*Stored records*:
⟨

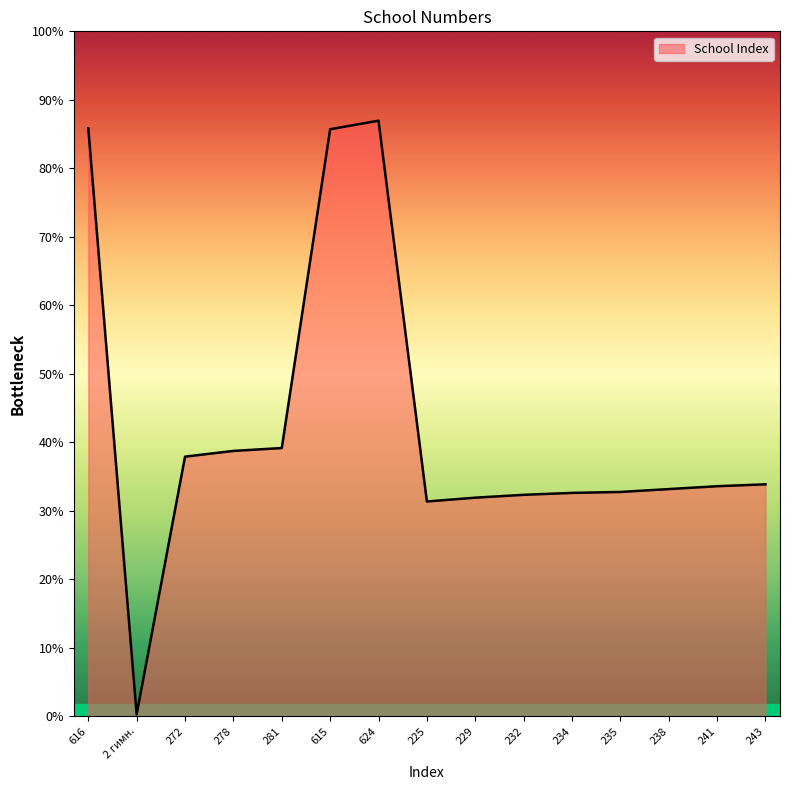

The chart shows a value of 401 at 225. True or false?

False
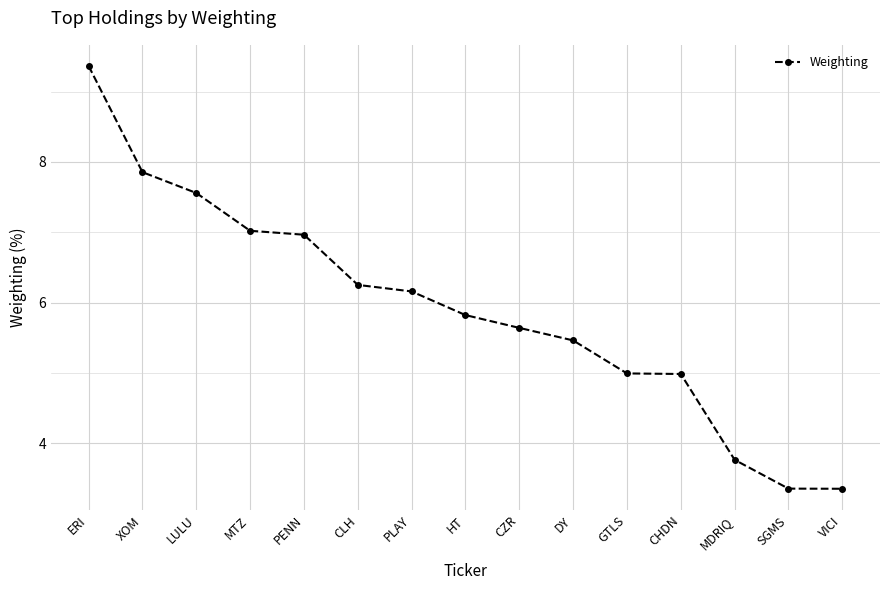

Reading left to right, what are all the values shown in this chart?

9.4	7.9	7.6	7.0	7.0	6.3	6.2	5.8	5.6	5.5	5.0	5.0	3.8	3.4	3.4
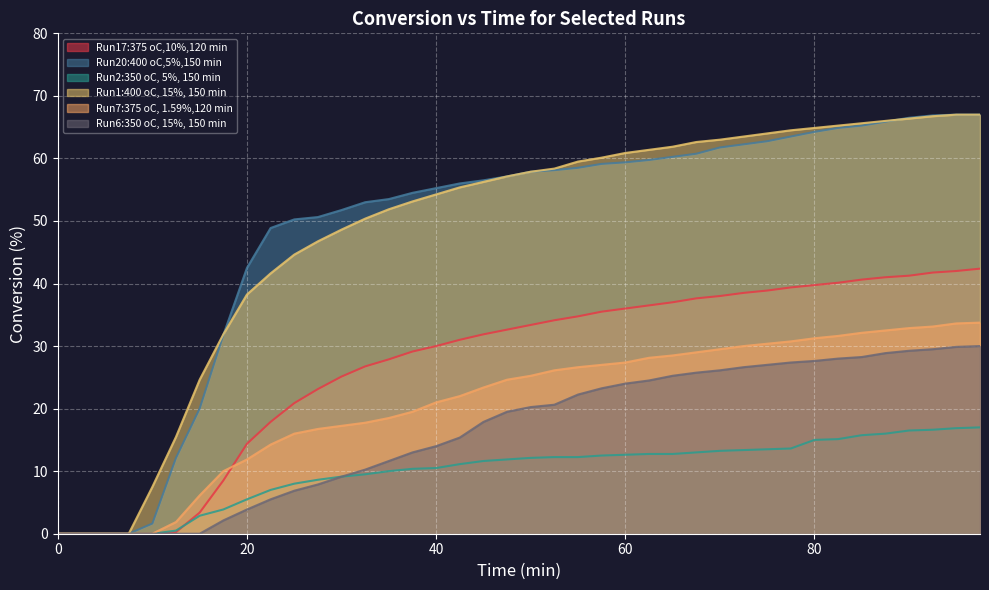

True or false: Run20:400 oC,5%,150 min and Run7:375 oC, 1.59%,120 min cross at least once.

False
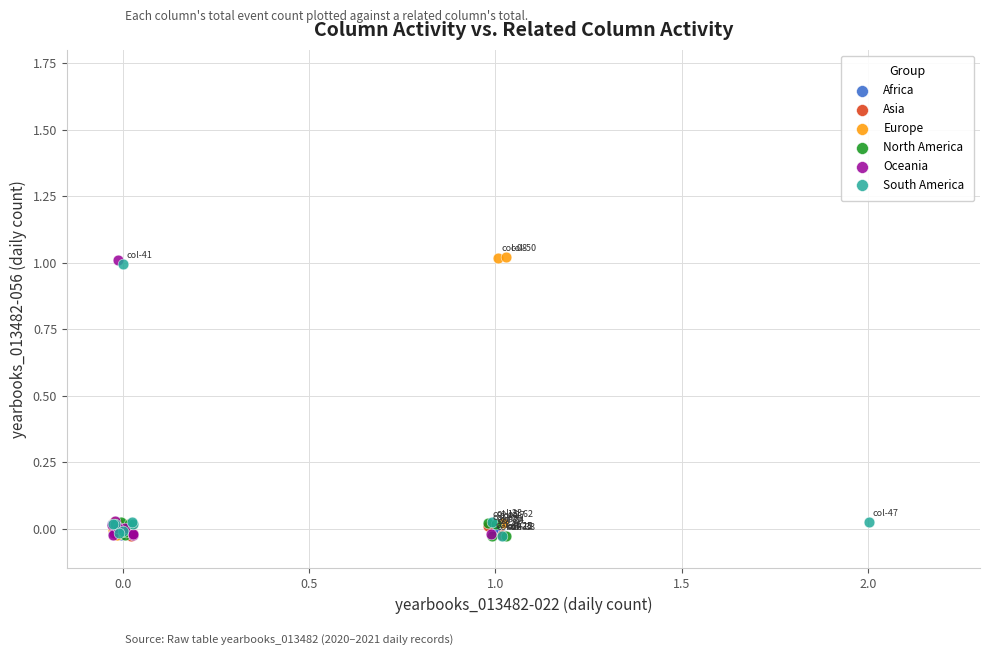

What are all the series names shown in the legend?

Africa, Asia, Europe, North America, Oceania, South America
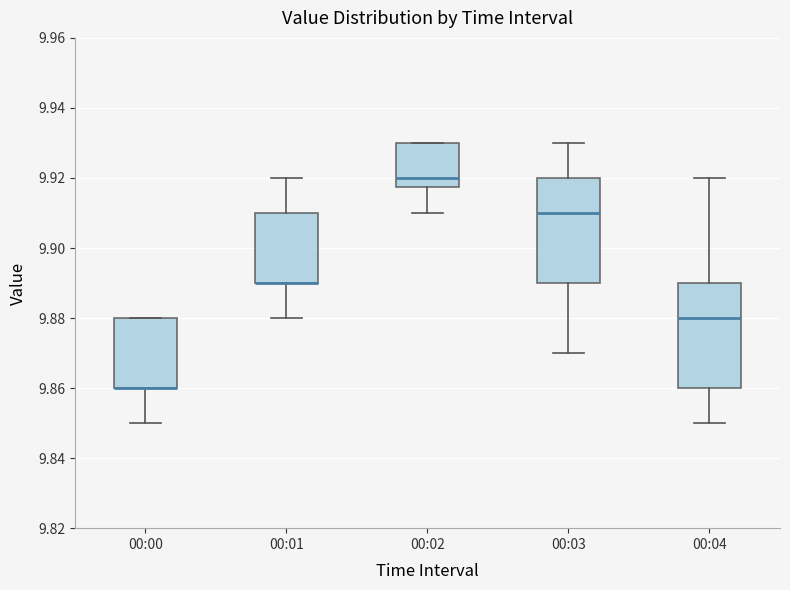

Reading left to right, read every box against the y-axis: the position of its median line, the range the box covers, and the ends of its whiskers. The values are not printed on the chart, so give them approximately, as read against the axis.

00:00: median 9.860 (drawn on the box's lower edge), box 9.860 to 9.880, whiskers 9.850 to 9.880
00:01: median 9.890 (drawn on the box's lower edge), box 9.890 to 9.910, whiskers 9.880 to 9.920
00:02: median 9.920, box 9.918 to 9.930, whiskers 9.910 to 9.930
00:03: median 9.910, box 9.890 to 9.920, whiskers 9.870 to 9.930
00:04: median 9.880, box 9.860 to 9.890, whiskers 9.850 to 9.920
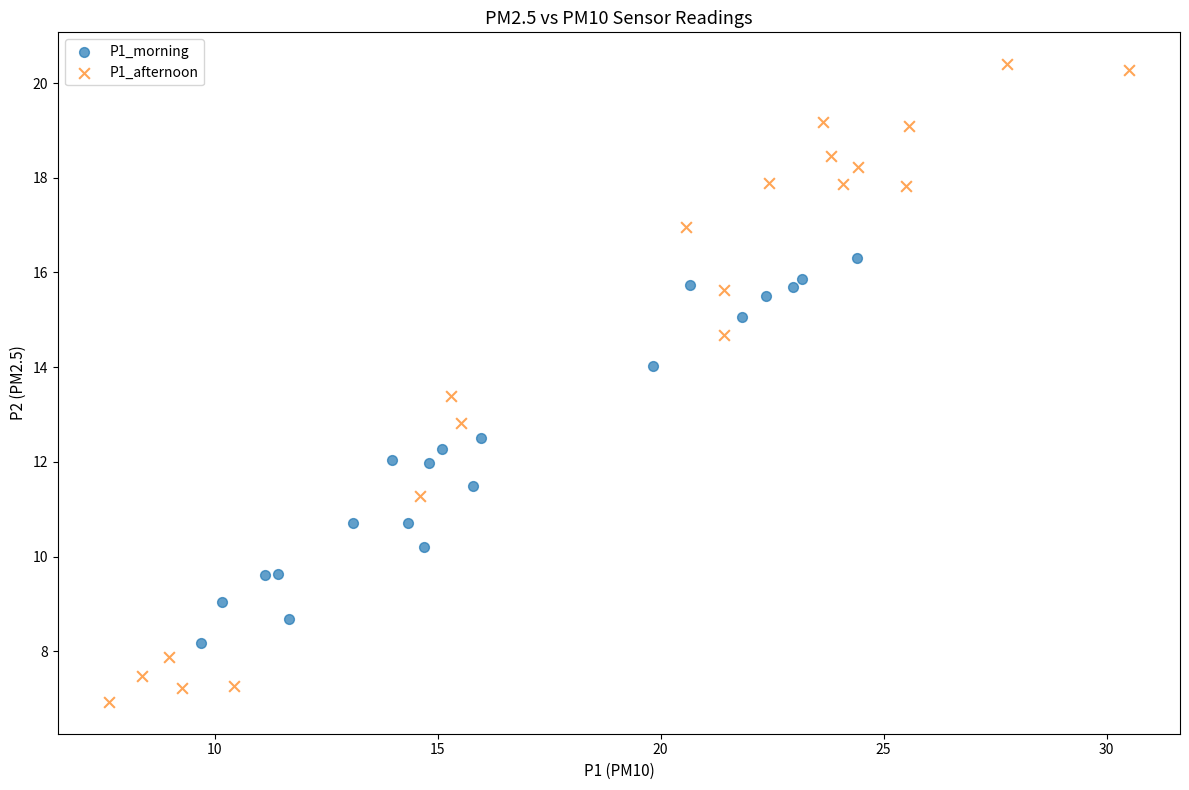

Which series contains the lowest Y value?

P1_afternoon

⟩

*Problem requirements*:
Which lines of the records above contain the word "chart"? Pull out each one in full.

*Result of this exercise*:
The chart shows a value of 401 at 225. True or false?
Reading left to right, what are all the values shown in this chart?
Reading left to right, read every box against the y-axis: the position of its median line, the range the box covers, and the ends of its whiskers. The values are not printed on the chart, so give them approximately, as read against the axis.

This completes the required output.